[[ Data to use, beginning ]]

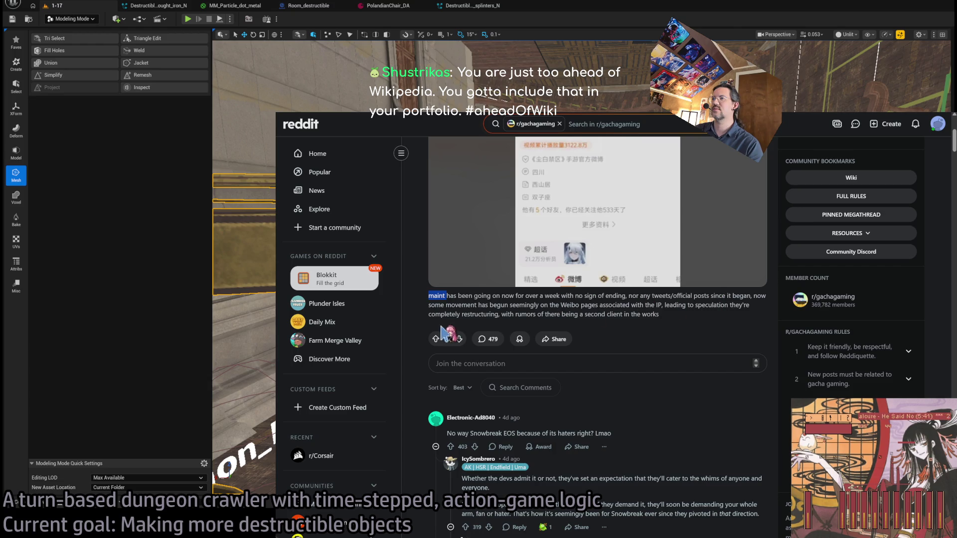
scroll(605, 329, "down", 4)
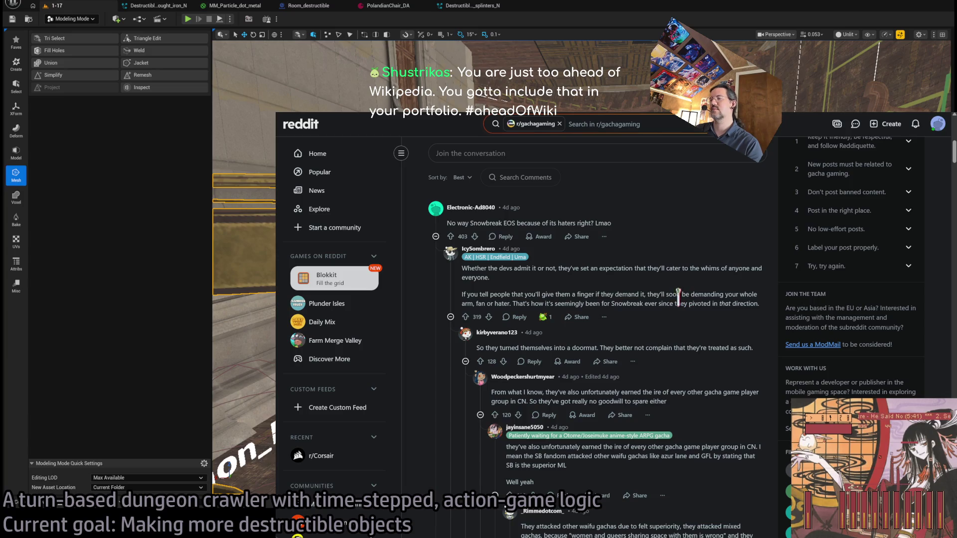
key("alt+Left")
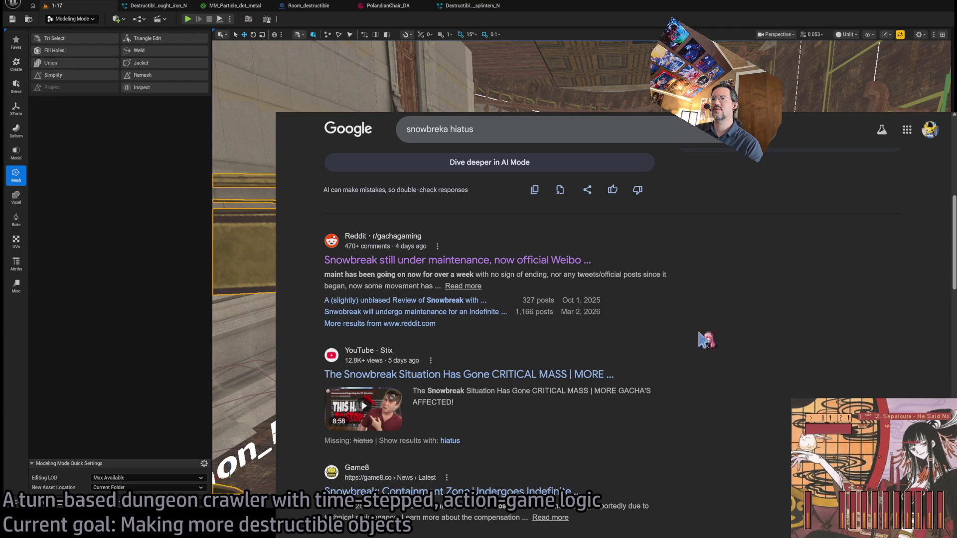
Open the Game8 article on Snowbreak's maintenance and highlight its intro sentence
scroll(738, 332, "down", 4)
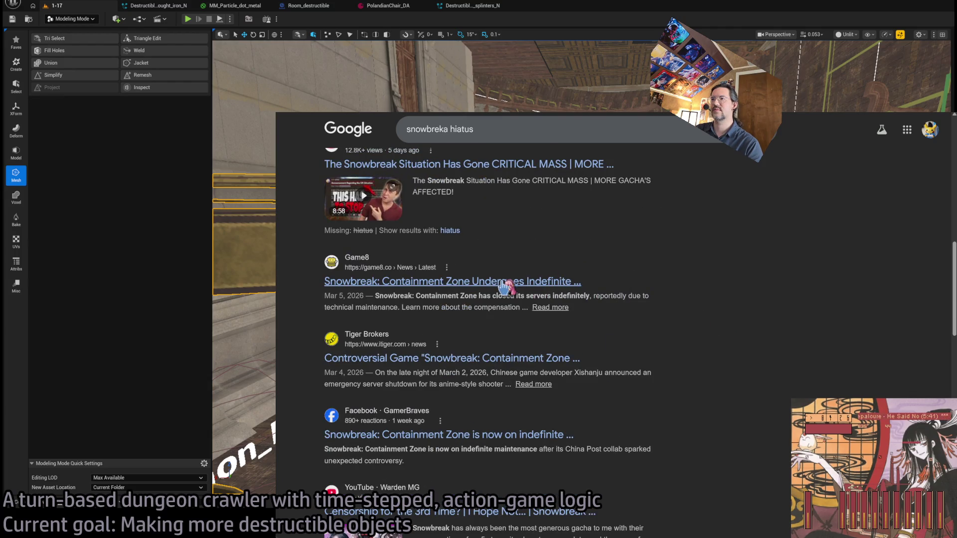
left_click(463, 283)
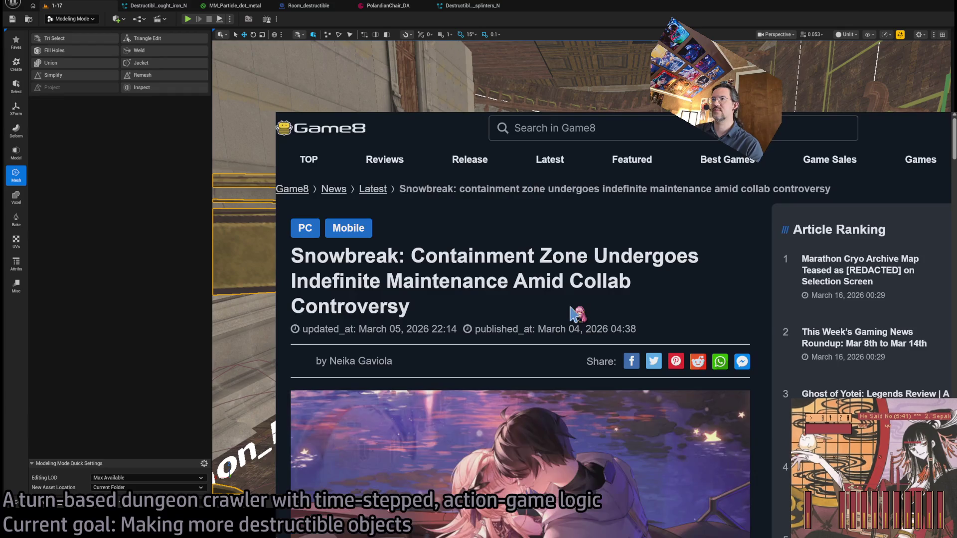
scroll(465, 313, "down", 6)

[[ Data to use, end ]]

Could you give all of the data again exactly as written, omitting any pictures?

Output of the task:
scroll(605, 329, "down", 4)
key("alt+Left")
Open the Game8 article on Snowbreak's maintenance and highlight its intro sentence
scroll(738, 332, "down", 4)
left_click(463, 283)
scroll(465, 313, "down", 6)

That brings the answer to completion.